打打基础 | 从翻转链表到寄存器、汇编与内存

我作为软件工程师在美国工作了三年，期间接触和浸泡过不少的技术栈，罗列一番的话有 AWS cloud, frontend (React, TypeScript), backend (Django, Springboot, ECS, GraphQL), JVM (Java, Scala, Kotlin), data pipelines (Spark, Snowflake, Prefect, DBT), database (Clickhouse, MySQL, Postgres, DuckDB), devOps (Gitlab CI, Jenkins, Bazel, linter), Observability (Grafana, Splunk, Prometheus), Docker, Kubernetes等一大串内容，做做准备的话可以把自己营造成多面手的人设。但是我明白，绝大多数时候里我都只是在使用各类application罢了，虽然自诩代码品味不错，追求让人一目了然而简洁易懂的程序，但总归还是在浅水里扑腾。

趁着辞职后的充电期，我开始系统性地学习计算机的各类基础内容。虽然缺乏这些知识并没有怎么影响我的日常工作，但我仍然发自内心地对计算机这个事物感到好奇，希望能够对它有更多的了解。我决定写些文章来记录分享我在阅读大名鼎鼎的教材 Computer Systems: A Programmer's Perspective 期间的学习感悟，并尽可能地用高质量的例子来巩固所学。

这篇文章会用程序员们喜闻乐见的翻转链表作为例子，介绍寄存器register, 汇编assembly, 以及栈帧stack frame等内容，希望能够给大家带来一种「串联起来了」的愉悦。由于我比较偏好阅读英文的学习材料（我没有读过计算机领域的中文教材），对于许多技术名词的中文翻译感到别扭（比如把pipeline叫做流水线，stack frame叫做栈帧），所以干脆用英文进行写作。

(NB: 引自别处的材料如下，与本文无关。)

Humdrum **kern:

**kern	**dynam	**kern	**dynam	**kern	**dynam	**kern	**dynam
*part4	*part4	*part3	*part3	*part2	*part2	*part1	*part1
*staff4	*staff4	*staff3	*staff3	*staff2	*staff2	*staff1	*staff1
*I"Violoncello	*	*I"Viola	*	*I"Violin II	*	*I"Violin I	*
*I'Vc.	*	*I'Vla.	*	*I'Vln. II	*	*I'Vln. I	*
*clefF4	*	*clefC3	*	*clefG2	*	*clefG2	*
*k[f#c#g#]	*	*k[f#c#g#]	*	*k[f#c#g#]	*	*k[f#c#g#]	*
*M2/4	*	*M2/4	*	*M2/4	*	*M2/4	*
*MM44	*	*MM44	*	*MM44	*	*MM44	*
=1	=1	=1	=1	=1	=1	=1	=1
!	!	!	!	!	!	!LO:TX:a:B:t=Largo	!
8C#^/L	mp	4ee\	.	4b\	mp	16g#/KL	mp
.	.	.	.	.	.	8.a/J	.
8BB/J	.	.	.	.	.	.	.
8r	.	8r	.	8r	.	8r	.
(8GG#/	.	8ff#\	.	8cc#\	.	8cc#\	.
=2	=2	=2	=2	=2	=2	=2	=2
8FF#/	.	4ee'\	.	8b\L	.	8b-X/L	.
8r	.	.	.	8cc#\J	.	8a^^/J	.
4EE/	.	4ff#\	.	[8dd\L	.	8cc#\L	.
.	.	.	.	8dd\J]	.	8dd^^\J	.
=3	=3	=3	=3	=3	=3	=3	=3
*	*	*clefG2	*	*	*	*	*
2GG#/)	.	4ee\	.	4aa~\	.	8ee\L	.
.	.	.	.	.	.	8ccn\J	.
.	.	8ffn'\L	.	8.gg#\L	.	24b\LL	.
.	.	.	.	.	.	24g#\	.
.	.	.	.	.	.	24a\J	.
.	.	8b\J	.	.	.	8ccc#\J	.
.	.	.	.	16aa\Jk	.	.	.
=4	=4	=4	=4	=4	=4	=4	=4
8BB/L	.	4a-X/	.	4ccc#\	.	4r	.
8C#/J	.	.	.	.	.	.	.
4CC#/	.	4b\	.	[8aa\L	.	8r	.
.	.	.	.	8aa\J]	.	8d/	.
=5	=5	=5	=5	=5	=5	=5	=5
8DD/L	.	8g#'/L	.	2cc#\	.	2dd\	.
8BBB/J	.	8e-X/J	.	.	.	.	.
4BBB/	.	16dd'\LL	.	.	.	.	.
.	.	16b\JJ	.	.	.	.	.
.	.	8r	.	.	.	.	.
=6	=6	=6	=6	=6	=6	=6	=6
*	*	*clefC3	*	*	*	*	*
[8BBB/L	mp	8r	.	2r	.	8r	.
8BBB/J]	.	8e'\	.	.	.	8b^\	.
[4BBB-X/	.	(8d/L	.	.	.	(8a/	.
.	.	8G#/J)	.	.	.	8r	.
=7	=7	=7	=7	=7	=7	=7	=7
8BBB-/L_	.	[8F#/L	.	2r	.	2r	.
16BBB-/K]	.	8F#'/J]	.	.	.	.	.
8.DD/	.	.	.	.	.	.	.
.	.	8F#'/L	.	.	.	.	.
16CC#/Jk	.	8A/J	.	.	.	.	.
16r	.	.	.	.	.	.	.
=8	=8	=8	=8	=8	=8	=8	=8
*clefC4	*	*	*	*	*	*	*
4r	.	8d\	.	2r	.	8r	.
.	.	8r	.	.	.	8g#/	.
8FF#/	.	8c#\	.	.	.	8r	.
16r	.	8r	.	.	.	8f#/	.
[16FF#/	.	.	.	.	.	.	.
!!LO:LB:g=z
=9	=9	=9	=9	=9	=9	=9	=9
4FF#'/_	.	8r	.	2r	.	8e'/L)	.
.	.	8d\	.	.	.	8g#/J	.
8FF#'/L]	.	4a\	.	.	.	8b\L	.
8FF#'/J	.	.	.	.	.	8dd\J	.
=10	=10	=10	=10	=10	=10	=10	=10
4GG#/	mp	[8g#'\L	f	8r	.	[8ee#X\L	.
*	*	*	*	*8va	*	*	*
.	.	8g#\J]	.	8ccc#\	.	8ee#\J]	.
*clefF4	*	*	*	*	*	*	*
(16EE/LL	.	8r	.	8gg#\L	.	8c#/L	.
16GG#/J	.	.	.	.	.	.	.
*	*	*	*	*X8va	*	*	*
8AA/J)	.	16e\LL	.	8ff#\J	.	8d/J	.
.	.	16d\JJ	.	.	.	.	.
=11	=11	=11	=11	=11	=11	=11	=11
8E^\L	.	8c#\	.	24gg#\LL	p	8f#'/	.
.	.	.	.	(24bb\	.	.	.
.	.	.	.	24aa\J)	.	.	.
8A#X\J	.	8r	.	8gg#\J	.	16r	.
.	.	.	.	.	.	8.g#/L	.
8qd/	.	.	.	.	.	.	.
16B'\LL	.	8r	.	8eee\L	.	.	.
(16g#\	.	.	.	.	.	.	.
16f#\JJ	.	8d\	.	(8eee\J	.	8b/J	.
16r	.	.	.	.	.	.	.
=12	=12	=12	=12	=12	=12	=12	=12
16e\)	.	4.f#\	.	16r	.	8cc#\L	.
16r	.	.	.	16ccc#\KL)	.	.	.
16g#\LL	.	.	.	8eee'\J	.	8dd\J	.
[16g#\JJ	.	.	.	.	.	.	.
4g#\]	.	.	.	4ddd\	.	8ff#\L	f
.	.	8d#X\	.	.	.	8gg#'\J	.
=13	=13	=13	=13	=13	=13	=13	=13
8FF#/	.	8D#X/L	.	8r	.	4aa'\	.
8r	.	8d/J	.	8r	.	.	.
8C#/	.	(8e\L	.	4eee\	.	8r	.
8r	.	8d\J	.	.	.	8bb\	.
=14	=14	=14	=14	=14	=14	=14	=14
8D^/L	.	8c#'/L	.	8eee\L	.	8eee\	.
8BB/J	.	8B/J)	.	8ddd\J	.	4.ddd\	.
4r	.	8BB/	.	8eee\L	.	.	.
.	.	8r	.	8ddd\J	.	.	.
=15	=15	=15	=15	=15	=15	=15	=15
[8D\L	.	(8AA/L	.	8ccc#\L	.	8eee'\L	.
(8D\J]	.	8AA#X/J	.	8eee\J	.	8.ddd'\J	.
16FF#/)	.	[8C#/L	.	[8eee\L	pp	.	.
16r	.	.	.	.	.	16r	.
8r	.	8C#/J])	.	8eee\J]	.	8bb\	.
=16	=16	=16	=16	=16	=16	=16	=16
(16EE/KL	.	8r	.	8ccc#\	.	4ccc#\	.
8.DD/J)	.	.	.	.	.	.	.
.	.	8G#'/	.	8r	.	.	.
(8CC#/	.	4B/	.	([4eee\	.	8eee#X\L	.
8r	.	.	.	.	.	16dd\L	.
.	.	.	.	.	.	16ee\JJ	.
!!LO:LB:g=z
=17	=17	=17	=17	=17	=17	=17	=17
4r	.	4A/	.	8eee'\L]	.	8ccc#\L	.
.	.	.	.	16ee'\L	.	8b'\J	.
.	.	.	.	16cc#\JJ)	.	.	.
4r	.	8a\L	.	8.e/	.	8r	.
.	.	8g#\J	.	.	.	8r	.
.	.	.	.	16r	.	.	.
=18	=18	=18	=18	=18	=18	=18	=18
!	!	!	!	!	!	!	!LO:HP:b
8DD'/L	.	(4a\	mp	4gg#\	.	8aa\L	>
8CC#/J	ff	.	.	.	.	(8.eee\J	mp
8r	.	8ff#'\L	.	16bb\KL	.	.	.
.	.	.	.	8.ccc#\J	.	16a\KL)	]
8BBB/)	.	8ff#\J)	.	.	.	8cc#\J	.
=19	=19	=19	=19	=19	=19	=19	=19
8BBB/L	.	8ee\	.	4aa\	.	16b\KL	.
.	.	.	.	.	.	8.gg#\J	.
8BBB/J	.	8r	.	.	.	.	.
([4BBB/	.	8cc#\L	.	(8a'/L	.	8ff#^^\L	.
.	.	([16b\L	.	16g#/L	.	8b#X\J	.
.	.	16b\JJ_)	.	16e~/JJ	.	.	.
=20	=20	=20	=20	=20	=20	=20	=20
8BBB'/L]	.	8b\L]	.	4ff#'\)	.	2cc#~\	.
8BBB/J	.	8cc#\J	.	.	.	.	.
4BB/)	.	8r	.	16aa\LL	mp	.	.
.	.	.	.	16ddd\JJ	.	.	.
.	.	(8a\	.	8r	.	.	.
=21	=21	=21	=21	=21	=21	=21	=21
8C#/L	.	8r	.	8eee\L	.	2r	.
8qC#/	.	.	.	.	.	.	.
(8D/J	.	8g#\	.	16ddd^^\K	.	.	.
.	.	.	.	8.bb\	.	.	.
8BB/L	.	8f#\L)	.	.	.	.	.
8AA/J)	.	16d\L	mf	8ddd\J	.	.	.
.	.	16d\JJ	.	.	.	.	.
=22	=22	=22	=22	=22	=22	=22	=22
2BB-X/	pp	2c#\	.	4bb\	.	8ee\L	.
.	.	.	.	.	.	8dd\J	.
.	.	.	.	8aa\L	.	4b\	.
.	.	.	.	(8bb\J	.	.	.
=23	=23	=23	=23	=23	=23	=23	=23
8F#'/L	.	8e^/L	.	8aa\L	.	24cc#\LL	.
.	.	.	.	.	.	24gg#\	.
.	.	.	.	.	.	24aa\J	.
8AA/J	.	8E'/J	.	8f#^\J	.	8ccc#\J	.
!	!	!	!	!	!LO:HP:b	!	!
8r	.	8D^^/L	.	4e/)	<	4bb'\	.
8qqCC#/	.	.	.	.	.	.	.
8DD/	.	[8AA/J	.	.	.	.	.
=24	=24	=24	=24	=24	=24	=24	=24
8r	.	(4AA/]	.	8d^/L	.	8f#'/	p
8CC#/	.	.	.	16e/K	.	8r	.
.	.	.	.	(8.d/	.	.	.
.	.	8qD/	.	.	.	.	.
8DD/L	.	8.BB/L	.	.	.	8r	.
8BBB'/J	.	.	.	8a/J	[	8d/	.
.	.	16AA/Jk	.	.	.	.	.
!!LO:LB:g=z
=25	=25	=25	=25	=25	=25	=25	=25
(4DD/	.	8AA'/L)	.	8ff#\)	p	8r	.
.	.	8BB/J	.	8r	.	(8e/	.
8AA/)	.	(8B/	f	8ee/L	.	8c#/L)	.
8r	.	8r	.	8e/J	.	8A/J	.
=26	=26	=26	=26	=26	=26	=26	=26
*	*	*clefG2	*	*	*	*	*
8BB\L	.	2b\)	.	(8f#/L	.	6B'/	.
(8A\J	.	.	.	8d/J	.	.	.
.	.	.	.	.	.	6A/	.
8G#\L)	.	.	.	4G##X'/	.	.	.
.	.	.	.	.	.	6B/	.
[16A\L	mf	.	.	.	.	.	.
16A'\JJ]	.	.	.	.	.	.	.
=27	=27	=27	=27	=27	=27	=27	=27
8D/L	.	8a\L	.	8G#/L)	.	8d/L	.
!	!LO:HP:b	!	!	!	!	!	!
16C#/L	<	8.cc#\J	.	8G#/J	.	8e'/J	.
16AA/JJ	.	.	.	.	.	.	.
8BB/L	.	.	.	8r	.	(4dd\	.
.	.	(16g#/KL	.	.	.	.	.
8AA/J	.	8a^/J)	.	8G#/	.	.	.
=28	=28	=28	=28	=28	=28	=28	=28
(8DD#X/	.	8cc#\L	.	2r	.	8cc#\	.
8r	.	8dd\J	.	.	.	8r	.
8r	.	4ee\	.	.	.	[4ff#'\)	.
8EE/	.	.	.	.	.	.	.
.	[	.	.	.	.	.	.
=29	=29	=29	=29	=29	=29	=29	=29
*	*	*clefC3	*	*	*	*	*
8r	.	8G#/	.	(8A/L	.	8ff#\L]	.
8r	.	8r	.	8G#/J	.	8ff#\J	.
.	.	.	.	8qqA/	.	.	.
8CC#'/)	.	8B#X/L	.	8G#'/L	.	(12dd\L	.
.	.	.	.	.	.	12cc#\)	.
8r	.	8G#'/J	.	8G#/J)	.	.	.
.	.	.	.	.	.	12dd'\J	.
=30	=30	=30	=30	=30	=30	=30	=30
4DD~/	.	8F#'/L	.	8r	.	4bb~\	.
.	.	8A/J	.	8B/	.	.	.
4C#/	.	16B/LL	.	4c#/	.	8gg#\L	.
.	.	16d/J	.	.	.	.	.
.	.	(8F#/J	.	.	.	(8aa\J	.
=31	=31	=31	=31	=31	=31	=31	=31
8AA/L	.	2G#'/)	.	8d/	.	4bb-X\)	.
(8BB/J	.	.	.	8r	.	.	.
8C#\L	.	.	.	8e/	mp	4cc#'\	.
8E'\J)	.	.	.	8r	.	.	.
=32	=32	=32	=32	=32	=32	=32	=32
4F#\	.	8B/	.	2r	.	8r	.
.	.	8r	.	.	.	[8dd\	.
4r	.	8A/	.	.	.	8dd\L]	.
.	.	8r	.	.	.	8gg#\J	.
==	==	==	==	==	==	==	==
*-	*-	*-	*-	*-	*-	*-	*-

Reversing a linked-list is like the "Hello World" from programmers. In this article I'm gonna use it as an example (written below in C) to showcase how C code gets translated into assembly, with a specific focus on stack frames, register usage, memory layout, and the power of the popular debugging tool gdb.

c 复制代码

#include <stdio.h>

typedef struct Node {
    int val;
    int id;
    struct Node* next;
} Node;

// Reverses a singly linked list and returns the new head
Node* reverse(Node* head) {
    Node* prev = NULL;
    Node* curr = head;
    Node* next;

    while (curr != NULL) {
        next = curr->next;
        curr->next = prev;
        prev = curr;
        curr = next;
    }

    return prev;
}

// Prints the list
void print_list(Node* head) {
    while (head != NULL) {
        printf("Node ID: %d, Value: %d\n", head->id, head->val);
        head = head->next;
    }
}

int main() {
    // Declare four nodes on the stack and manually connect them
    Node node_4 = {40, 4, NULL};
    Node node_3 = {30, 3, &node_4};
    Node node_2 = {20, 2, &node_3};
    Node node_1 = {10, 1, &node_2};

    printf("Original list:\n");
    print_list(&node_1);

    // Reverse the list
    Node* new_head = reverse(&node_1);

    printf("\nReversed list:\n");
    print_list(new_head);
    return 0;
}

The code above should be pretty straightforward. Before we dig into this piece of code, let's refresh our mind with some basic knowledge on CPU registers, memory and assembly.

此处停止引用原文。